The company's footprint eventually grew to six states, including multiple acquisitions in Tennessee to take advantage of population growth around Nashville. It also later sold assets to Waste Connections in South Dakota and Lewis Clark Recycling & Disposal (owned by Waste Connections) in Iowa. According to a recent court filing, it currently holds collection contracts for municipalities in Alabama, Kentucky, Tennessee and Texas, as well as multiple federal contracts.
Two of Red River's most high-profile contracts, Nashville (awarded in 2004) and Fort Wayne (awarded in 2017), have experienced some of the biggest disruptions.
Nashville had to suspend recycling service for multiple months, provide assistance via public sector entity Metro Waste Services and engage in legal wrangling to ensure ongoing service for the estimated 125 routes handled by Red River. In February, Nashville brought on WM and Waste Pro via emergency contracts to help catch up for what Mayor John Cooper called “Red River’s failures.” In May, a representative for Nashville said an estimated 81% of the area’s residential waste collection was being handled by contractors. Red River had previously been responsible for the vast majority of that work.
In Fort Wayne, local leaders had to get a state law passed (signed by Gov. Eric Holcomb in February) to update bidding procedures for an early end to the contract after months of issues. They also agreed to pay Red River $1.9 million in March to keep the company’s local operations solvent through June 30. Since then, council members have been focused on potential ratepayer refunds and creating provisions to prevent similar problems part of a contract finalized in May.
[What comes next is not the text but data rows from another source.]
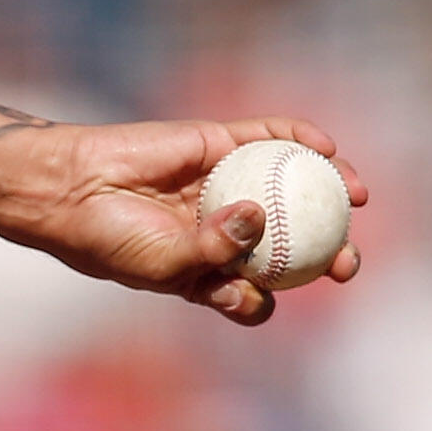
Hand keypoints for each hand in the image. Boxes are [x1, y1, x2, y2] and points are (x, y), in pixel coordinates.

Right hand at [0, 116, 369, 325]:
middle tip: (346, 259)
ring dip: (329, 191)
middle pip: (289, 241)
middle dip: (326, 251)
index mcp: (206, 272)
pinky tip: (326, 149)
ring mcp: (224, 185)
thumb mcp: (166, 266)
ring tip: (358, 196)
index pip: (257, 290)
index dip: (282, 293)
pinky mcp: (217, 144)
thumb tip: (262, 220)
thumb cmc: (112, 240)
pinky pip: (269, 137)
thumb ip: (217, 253)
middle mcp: (222, 229)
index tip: (294, 289)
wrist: (72, 190)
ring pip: (289, 187)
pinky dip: (301, 138)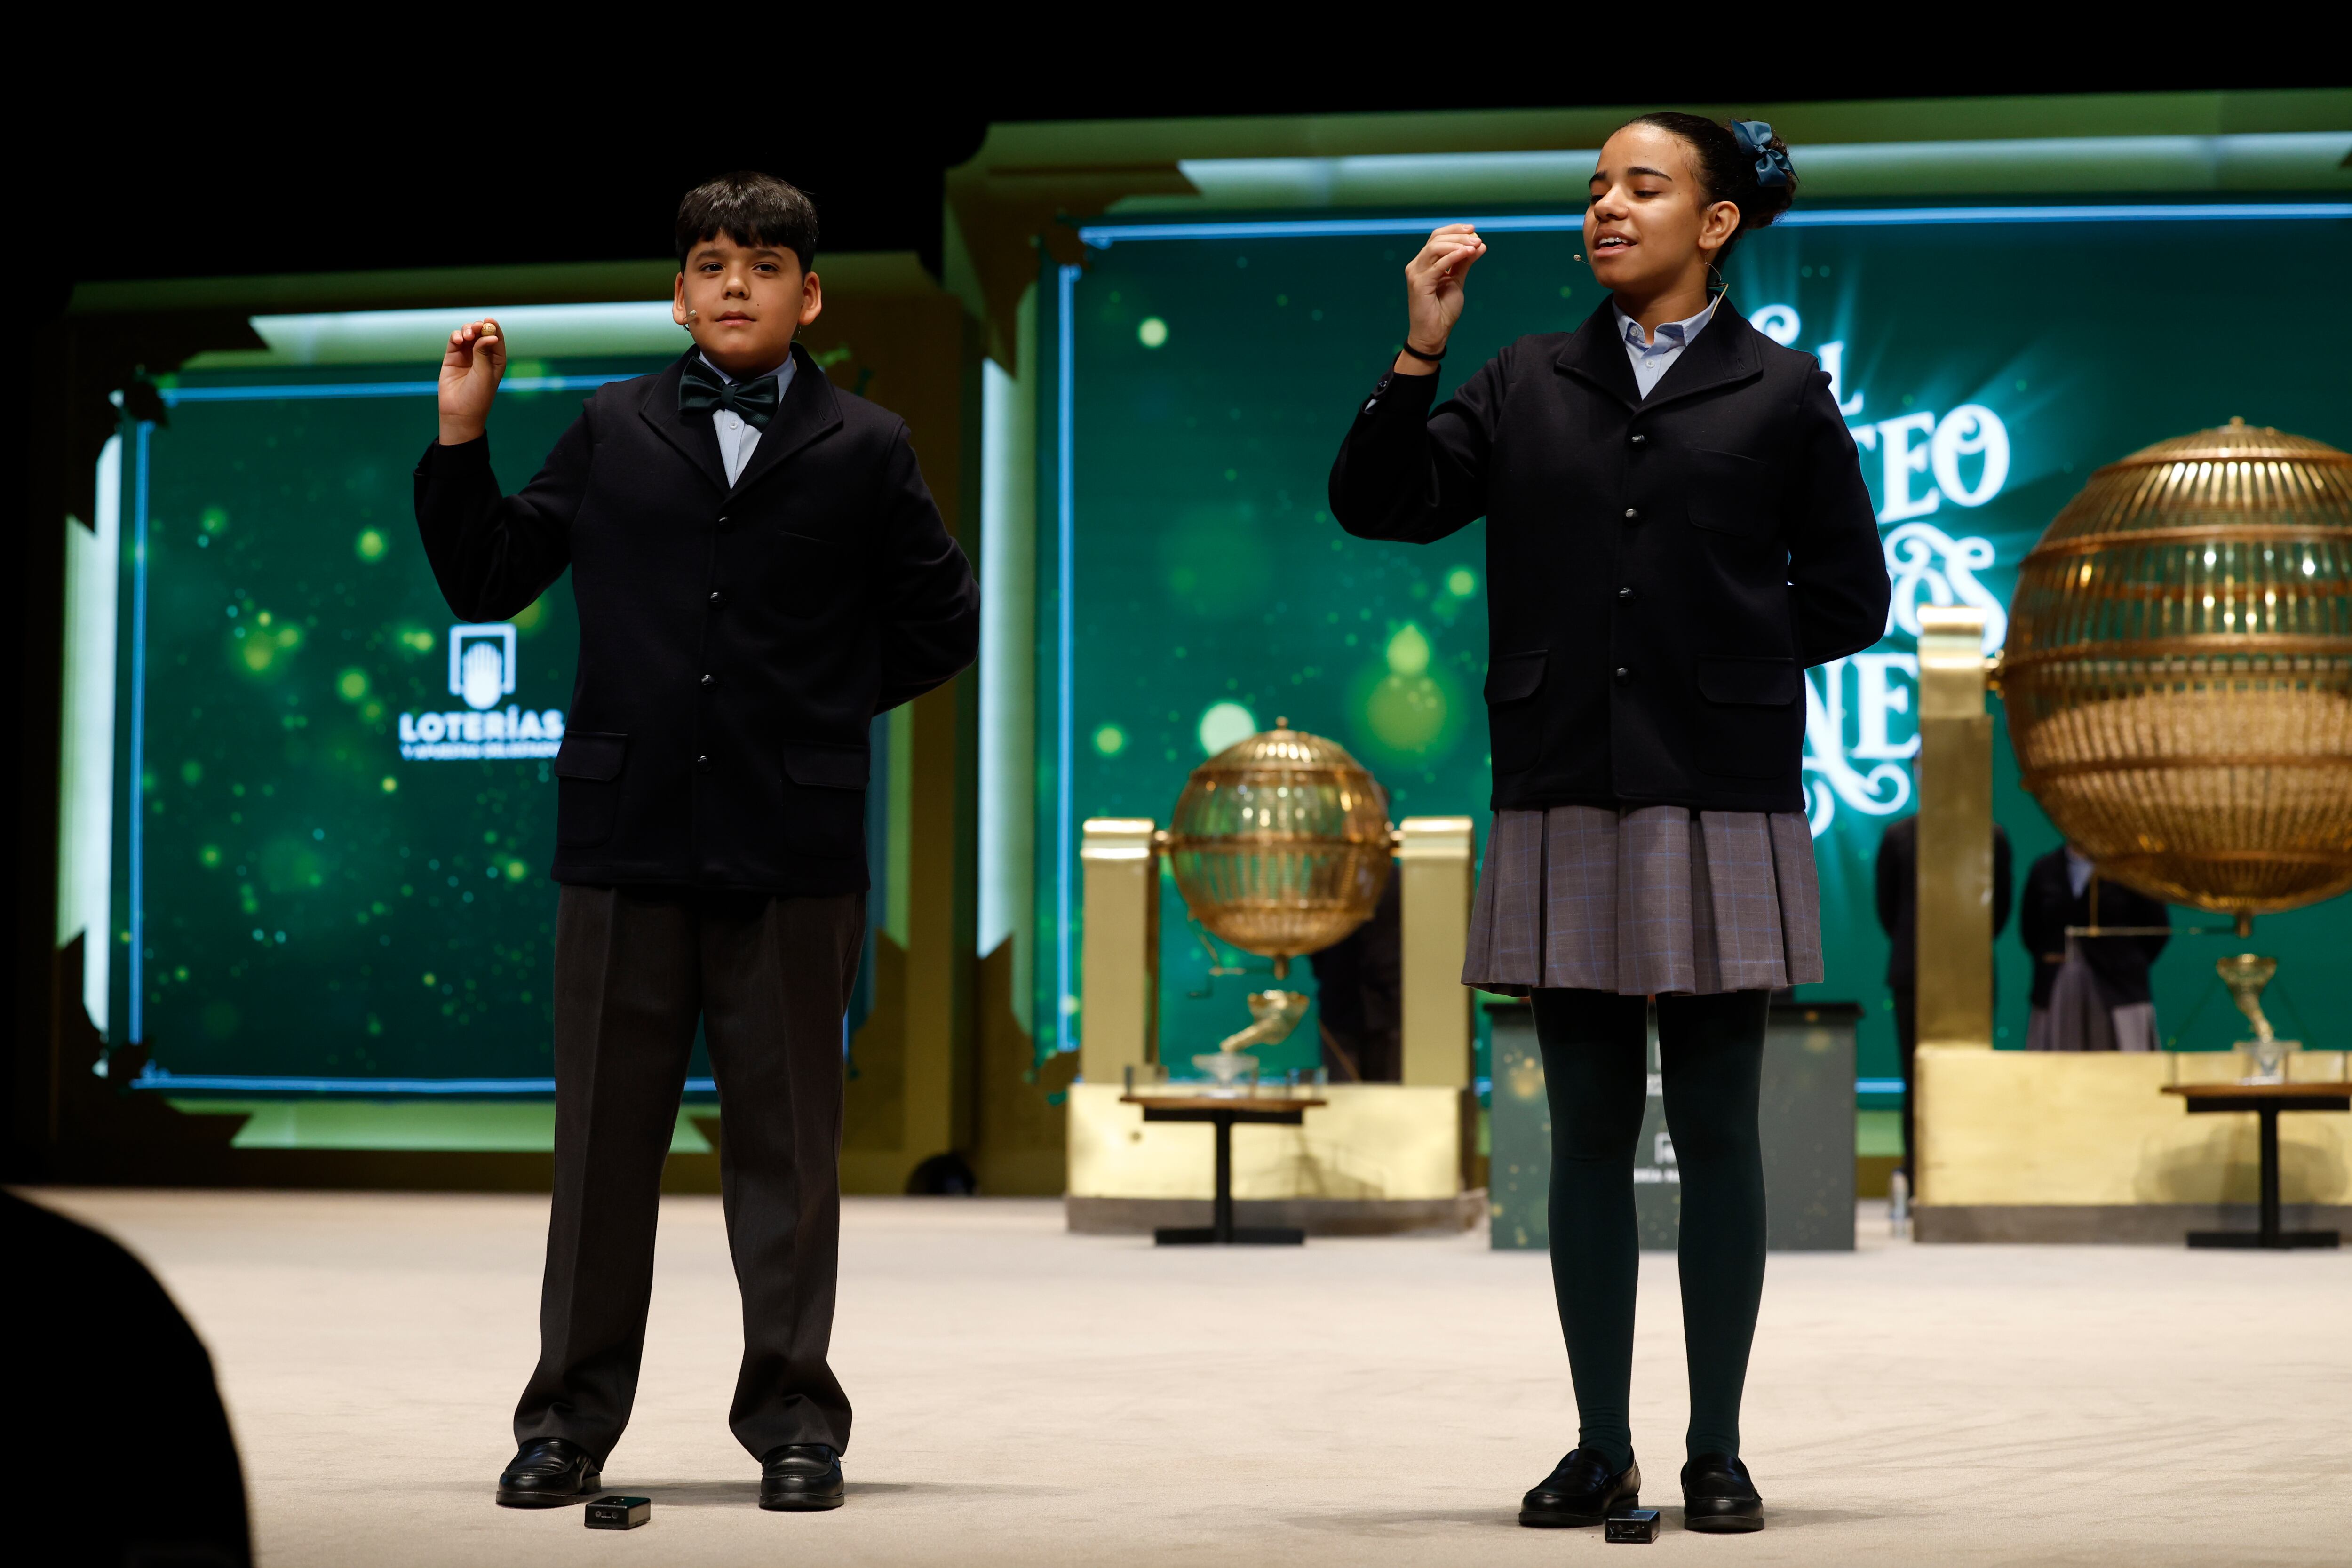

Huntsville experienced issues with Red River earlier this year, requiring its local waste authority to “utilize city and county resources to collect approximately 361 tons of backlogged collections" in February and hire an outside company.
If Platform’s acquisition is approved, the next steps for Red River remain unclear. According to the Colorado-based firm’s website, its Platform Waste portfolio includes two small Illinois haulers — TNT Hometown Disposal and AAA Disposal — as well as a Canada-based recycler of lead acid batteries and e-scrap. Platform declined to comment.
Court filings indicate GFL was contacted about potentially acquiring Red River’s Fort Wayne assets last fall, but that hasn’t occurred. GFL did not respond to a request for comment.